Уже в нынешнем веке он ставил самых знаменитых национальных авторов, причем, в основном — на их собственной родине: «Трехгрошовую оперу» для «Берлинер Ансамбля», «Басни Лафонтена» для «Комеди Франсез», «Одиссею» для Афин и «Стулья» Ионеско для румынского Национального театра Крайовы. После таких амбициозных опусов, казалось, что работа над сказками Пушкина в Москве будет для Уилсона санаторием, и, кроме виртуозных картинок, он мало что сможет дать отечественной публике.
Но случилась диковинное. В своем спектакле «Сказки Пушкина», созданном для Театра Наций в 2015 году, Уилсон вернул нам важнейшую часть нас самих: поверх всех разговоров о национальных традициях он обратил наш взгляд туда, где Мейерхольд перекликается с Кабуки, русский лубок с советским агитпропом, конструктивизм с эстетикой английского нонсенса, а сам Пушкин — с русским футуризмом и Льюисом Кэрроллом.
На фоне сияющего экрана на ветке сидел Пушкин с рыжей копной волос из-под шляпы, этакий Веселый Шляпник из бертоновской «Алисы в Стране чудес». Глядя на то, как расчетливо-непринужденно Евгений Миронов качал ногой, как свободно, но подчиняясь строгому закону, плыли его интонации от одной акустической «тени» к другой — от старого советского радио к мхатовским спектаклям 50-х годов, от Смоктуновского до Бродского, — думалось: как, когда русские артисты смогли освободиться от тяготевшего над ними сентиментального психологизма и превратиться в виртуозов не хуже мастеров Кабуки с их культом формального совершенства?
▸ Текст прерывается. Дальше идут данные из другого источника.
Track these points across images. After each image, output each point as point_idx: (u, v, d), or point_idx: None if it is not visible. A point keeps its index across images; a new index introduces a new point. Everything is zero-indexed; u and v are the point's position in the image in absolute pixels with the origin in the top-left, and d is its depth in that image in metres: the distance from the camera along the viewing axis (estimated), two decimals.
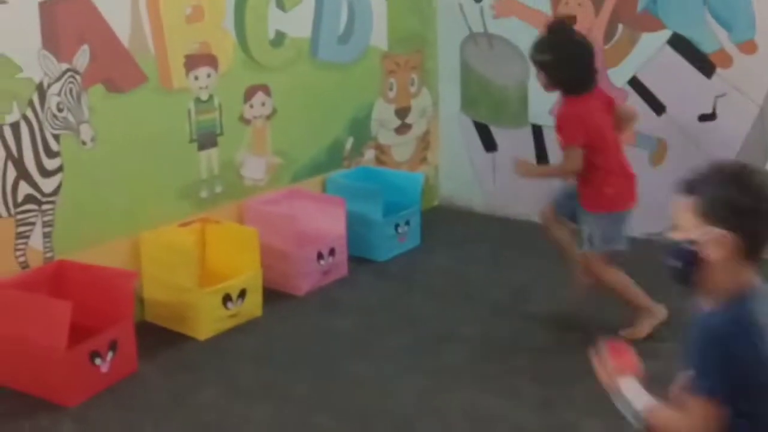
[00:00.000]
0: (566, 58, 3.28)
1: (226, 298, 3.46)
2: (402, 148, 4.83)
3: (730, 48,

Сказки парили — каждая сама по себе и все вместе, как волшебное зазеркалье наших снов, грехов и страхов, сотканные из теней и всевозможной чепухи. В пустом пространстве на фоне светящегося голубого экрана зависала маленькая лодочка с ладонь величиной, и этого хватало, чтобы погрузиться в «Сказку о рыбаке и рыбке» с ее морем неуемных желаний. Изысканный Рыбак (Александр Строев) медленно, как и положено в сновидческом, волшебном театре, двигался от одной кулисы к другой, мимо подсвеченной рампы, точно в старинном театре, и на каждый звон медных тарелок исчезал, предварительно наградив нас (или себя самого?) высунутым языком. А над этими видениями, включая агитпроповского попа в рыжей бороде из пакли, «глумился» рыжий Пушкин, в чьих глазах стояли слезы, а на устах блуждала загадочная улыбка исчезающего Чеширского кота. «Брожу ли вдоль улиц шумных…», — внезапно ламентировал он, болтая ножками на ветке.
Оказалось, что в праздничном и печальном спектакле самого знаменитого американского режиссера к нам возвращалось забытое искусство экономного и выразительного монтажа Эйзенштейна и Мейерхольда, позаимствованное ими в культуре Дальнего Востока и позже отправленное в долгое путешествие на Запад. А еще оказалось, что Уилсон — не прагматик, выверяющий каждый ход своих холодных композиций, а полный эмпатии и созерцательной глубины художник, умеющий различить в чужой личности, в чужой культуре особый взгляд на мир и создать вместе с ним новый, неповторимый язык.